## [The input]
---

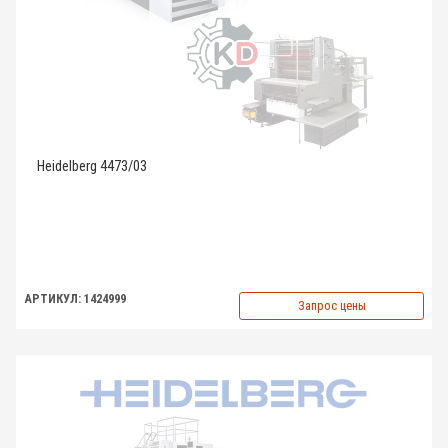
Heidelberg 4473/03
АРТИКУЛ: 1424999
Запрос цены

---

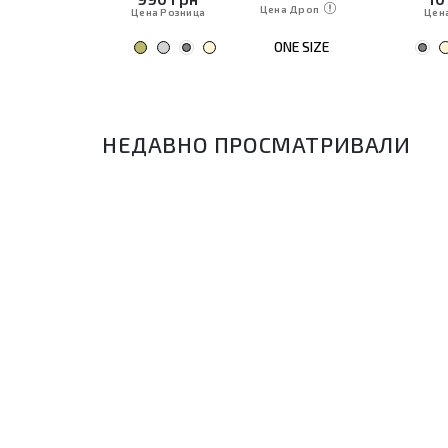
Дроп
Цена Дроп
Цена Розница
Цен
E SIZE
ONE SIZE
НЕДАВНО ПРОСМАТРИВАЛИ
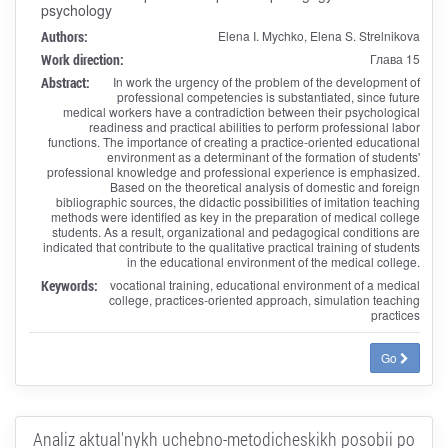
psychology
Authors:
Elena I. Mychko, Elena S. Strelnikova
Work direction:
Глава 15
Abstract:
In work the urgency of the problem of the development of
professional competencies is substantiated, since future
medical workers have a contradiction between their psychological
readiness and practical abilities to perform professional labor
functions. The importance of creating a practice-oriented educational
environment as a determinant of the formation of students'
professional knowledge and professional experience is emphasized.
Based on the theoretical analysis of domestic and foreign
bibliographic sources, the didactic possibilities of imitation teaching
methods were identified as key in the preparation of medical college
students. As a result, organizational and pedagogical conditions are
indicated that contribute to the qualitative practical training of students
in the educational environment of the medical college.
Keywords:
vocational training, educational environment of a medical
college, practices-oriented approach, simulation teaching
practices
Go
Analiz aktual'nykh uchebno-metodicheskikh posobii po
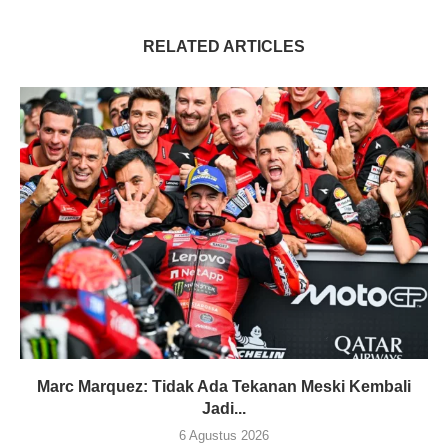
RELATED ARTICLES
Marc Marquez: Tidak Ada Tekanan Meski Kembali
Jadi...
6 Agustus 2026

---

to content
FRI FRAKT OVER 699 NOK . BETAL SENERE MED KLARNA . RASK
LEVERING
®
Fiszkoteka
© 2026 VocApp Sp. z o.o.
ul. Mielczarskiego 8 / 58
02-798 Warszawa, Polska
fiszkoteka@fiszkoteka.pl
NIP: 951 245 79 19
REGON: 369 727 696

---

## [Task to complete]
Can you reproduce verbatim the lines running from the line with "Heidelberg 4473/03" to the line with "Запрос цены", both included?

## [Exercise answer]
Heidelberg 4473/03
АРТИКУЛ: 1424999
Запрос цены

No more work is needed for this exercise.